Collected data
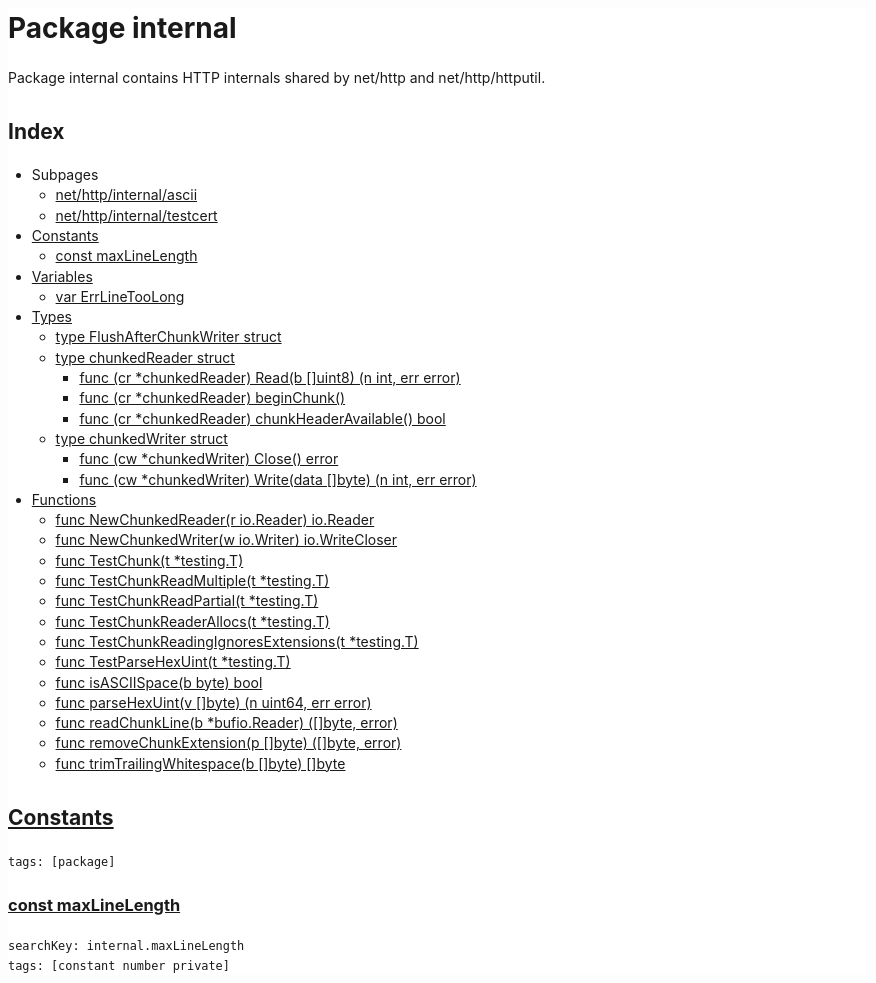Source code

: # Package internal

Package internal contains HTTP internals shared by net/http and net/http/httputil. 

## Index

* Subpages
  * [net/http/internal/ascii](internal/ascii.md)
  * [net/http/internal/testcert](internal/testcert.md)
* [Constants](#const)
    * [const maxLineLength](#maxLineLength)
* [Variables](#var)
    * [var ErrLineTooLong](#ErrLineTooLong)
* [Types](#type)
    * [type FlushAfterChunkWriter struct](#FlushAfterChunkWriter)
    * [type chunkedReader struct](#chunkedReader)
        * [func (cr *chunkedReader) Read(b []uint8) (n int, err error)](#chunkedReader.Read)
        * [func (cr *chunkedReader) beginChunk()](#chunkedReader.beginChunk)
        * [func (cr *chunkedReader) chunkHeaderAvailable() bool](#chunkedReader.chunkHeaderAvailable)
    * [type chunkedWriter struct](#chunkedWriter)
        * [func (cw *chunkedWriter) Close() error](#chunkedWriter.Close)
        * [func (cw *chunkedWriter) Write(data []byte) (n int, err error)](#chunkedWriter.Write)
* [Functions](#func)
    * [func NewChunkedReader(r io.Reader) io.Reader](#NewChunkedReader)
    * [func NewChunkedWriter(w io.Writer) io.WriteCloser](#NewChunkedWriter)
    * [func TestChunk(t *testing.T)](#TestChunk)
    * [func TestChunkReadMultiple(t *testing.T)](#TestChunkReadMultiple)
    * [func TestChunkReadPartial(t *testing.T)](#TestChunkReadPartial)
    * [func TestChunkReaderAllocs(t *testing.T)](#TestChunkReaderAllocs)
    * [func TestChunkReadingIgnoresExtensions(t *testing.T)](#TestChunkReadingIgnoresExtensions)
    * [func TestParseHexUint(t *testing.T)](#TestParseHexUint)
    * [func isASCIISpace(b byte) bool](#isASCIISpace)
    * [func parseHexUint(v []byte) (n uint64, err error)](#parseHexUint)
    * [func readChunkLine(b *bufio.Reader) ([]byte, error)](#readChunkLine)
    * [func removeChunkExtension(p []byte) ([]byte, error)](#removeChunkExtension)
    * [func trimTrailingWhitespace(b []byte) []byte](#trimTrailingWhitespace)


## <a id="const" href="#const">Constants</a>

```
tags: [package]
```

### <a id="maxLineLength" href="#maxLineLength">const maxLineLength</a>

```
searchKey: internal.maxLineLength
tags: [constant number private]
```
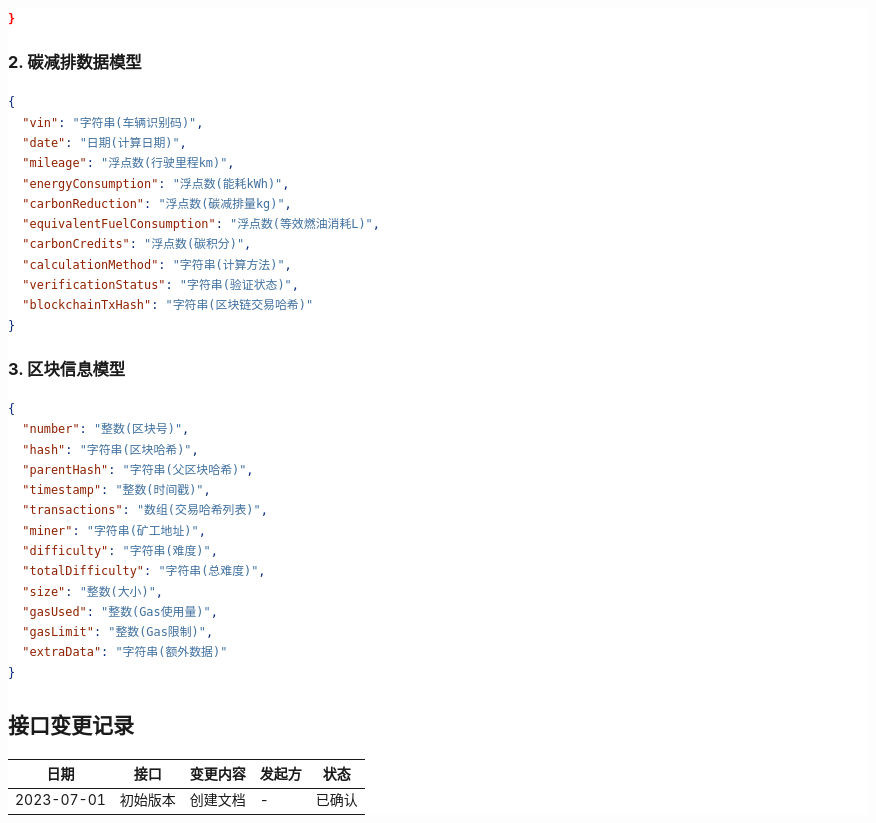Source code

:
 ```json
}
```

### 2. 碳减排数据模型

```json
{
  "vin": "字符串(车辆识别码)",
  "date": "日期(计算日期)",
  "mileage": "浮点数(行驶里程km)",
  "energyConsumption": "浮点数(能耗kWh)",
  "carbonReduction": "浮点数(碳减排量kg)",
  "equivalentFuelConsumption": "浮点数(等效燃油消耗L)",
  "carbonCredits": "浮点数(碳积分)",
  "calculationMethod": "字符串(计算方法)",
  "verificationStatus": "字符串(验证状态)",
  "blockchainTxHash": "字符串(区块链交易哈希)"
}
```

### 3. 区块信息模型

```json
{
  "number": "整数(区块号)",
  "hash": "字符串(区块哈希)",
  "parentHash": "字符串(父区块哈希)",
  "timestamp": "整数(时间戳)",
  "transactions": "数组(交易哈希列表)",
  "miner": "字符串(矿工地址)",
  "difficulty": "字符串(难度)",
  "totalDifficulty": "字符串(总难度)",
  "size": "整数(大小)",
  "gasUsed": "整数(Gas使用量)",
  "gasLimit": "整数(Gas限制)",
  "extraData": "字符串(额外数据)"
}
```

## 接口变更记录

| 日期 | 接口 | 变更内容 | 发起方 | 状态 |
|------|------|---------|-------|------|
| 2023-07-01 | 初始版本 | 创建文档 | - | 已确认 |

EXERCISE INSTRUCTIONS
Copy every line of the entries above in which "href" occurs.

WRITTEN ANSWER
## <a id="const" href="#const">Constants</a>
### <a id="maxLineLength" href="#maxLineLength">const maxLineLength</a>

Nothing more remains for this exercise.